The law also prohibits a mortgage servicer, beneficiary, or trustee from recording a notice of default if the trustor/borrower has submitted a completed application for a first lien loan modification until the trustor/borrower has been provided a written determination of your application. Cal. Civ. Code § 2924.18(a)(1).

Record Notice of Default

After contacting the trustor concerning your financial circumstances in the manner described above, a beneficiary or trustee may record a notice of default in the county where the property is located to begin the process of nonjudicial sale. Cal. Civ. Code § 2924(a)(1).

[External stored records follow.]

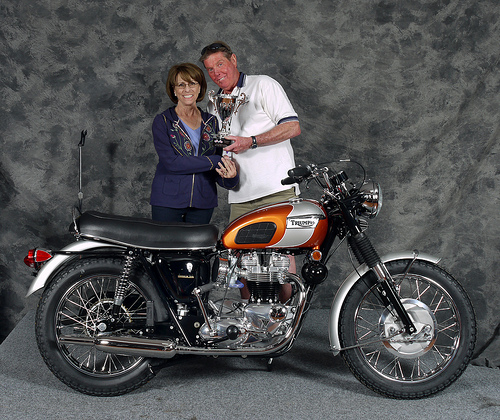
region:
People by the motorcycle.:
[43, 29, 490, 411]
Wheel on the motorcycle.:
[318, 232, 493, 389]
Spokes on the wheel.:
[298, 237, 498, 371]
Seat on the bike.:
[63, 184, 265, 291]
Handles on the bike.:
[268, 139, 388, 258]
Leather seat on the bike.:
[43, 185, 278, 275]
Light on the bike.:
[22, 241, 63, 304]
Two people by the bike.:
[117, 29, 310, 237]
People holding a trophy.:
[161, 39, 302, 207]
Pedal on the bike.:
[168, 282, 303, 374]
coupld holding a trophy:
[141, 26, 281, 177]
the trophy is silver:
[191, 83, 256, 182]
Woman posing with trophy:
[148, 62, 248, 227]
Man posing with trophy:
[199, 40, 301, 302]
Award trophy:
[207, 91, 248, 148]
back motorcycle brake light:
[24, 248, 51, 268]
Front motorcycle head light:
[353, 178, 384, 220]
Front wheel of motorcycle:
[338, 258, 479, 400]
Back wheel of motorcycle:
[36, 255, 171, 397]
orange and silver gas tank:
[221, 197, 330, 250]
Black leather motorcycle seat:
[68, 208, 220, 250]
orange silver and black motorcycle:
[22, 158, 477, 399]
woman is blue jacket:
[158, 118, 207, 194]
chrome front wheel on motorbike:
[363, 286, 436, 371]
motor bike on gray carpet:
[304, 398, 359, 419]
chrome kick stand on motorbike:
[262, 343, 288, 370]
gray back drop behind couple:
[418, 143, 456, 224]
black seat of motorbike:
[108, 218, 143, 246]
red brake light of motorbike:
[19, 244, 61, 279]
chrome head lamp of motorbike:
[362, 167, 382, 220]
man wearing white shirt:
[257, 162, 287, 202]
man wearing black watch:
[245, 135, 287, 167]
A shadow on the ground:
[168, 331, 341, 391]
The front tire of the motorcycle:
[328, 255, 476, 399]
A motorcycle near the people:
[26, 164, 477, 399]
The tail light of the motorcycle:
[23, 243, 45, 265]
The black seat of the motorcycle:
[71, 208, 216, 249]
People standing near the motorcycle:
[152, 43, 302, 223]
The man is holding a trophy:
[206, 88, 244, 148]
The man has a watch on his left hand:
[246, 133, 261, 149]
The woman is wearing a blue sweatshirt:
[151, 111, 221, 208]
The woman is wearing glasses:
[176, 80, 200, 89]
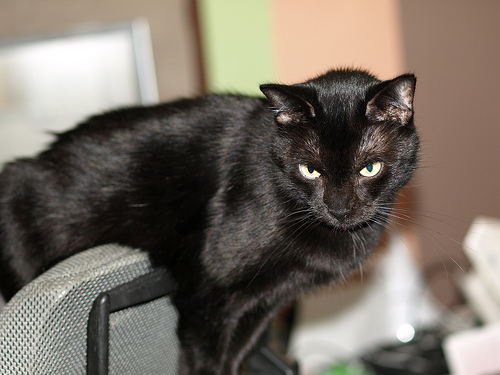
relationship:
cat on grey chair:
[3, 70, 418, 372] [0, 240, 184, 372]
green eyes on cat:
[293, 161, 382, 178] [3, 70, 418, 372]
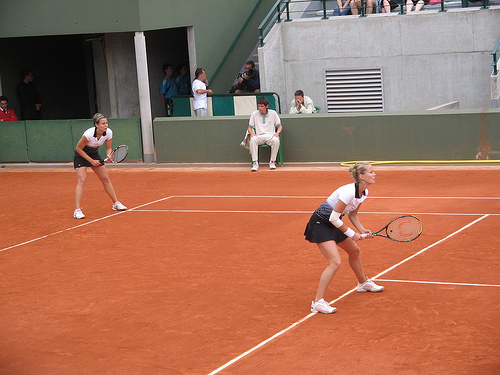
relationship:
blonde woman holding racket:
[298, 154, 407, 319] [361, 215, 423, 243]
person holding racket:
[73, 113, 127, 219] [99, 145, 128, 164]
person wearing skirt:
[73, 113, 127, 219] [74, 143, 106, 168]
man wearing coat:
[0, 96, 18, 122] [0, 109, 20, 123]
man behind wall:
[0, 96, 18, 122] [2, 114, 145, 164]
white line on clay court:
[372, 274, 499, 293] [2, 163, 499, 374]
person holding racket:
[73, 113, 127, 219] [365, 213, 430, 257]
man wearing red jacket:
[2, 97, 15, 122] [0, 97, 12, 124]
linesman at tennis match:
[240, 99, 287, 163] [13, 111, 452, 322]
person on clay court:
[303, 162, 384, 314] [2, 163, 494, 370]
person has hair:
[303, 162, 384, 314] [343, 152, 369, 176]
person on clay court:
[303, 162, 384, 314] [2, 163, 499, 374]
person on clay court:
[73, 113, 127, 219] [2, 163, 499, 374]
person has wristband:
[303, 162, 384, 314] [340, 225, 357, 241]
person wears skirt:
[73, 113, 127, 219] [71, 144, 106, 168]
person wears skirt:
[303, 162, 384, 314] [303, 206, 349, 244]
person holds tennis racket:
[303, 162, 384, 314] [356, 212, 426, 246]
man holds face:
[286, 89, 318, 118] [363, 163, 377, 188]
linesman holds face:
[248, 96, 283, 172] [96, 115, 111, 135]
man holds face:
[229, 60, 265, 93] [293, 95, 303, 105]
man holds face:
[189, 68, 211, 115] [255, 102, 267, 116]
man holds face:
[160, 63, 178, 116] [243, 64, 253, 73]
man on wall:
[158, 62, 178, 114] [91, 25, 189, 160]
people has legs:
[324, 3, 492, 16] [332, 0, 425, 15]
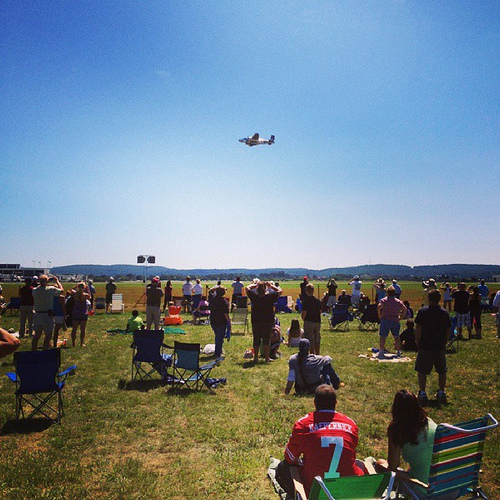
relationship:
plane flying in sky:
[238, 132, 276, 147] [3, 2, 496, 264]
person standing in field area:
[410, 282, 453, 407] [223, 318, 471, 430]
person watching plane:
[207, 285, 233, 360] [238, 132, 276, 144]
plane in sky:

For residential property of no more than four units, the trustee or beneficiary must also provide to the trustor a summary of the notice of default and notice of the sale in English and other languages specified by statute. Cal. Civ. Code § 2923.3.

Notice of Sale if Default Not Cured

Three months after the notice of default is recorded, the trustee must give at least 20 days notice of the sale of the secured property. Cal. Civ. Code §§ 2924(a)(2), 2924f. The notice of sale must be posted conspicuously on the property, posted in a public place in the city where the property is located, and published in newspapers at least 20 days before the date of the sale of the property. Cal. Civ. Code § 2924f.

California law provides borrowers/trustors with the statutory right to reinstate defaulted loans. Cal. Civ. Code § 2924c(a)(1). Broadly speaking, this means that a borrower has until five days before the foreclosure sale to pay the amount in default plus other fees, such as interest, penalties, and costs of providing notice to the borrower, assessed by the lender/beneficiary. The lender (or its servicer) is required to provide the borrower with a “beneficiary statement,” which contains information on how much must be paid in order to reinstate the loan. Cal. Civ. Code § 2943.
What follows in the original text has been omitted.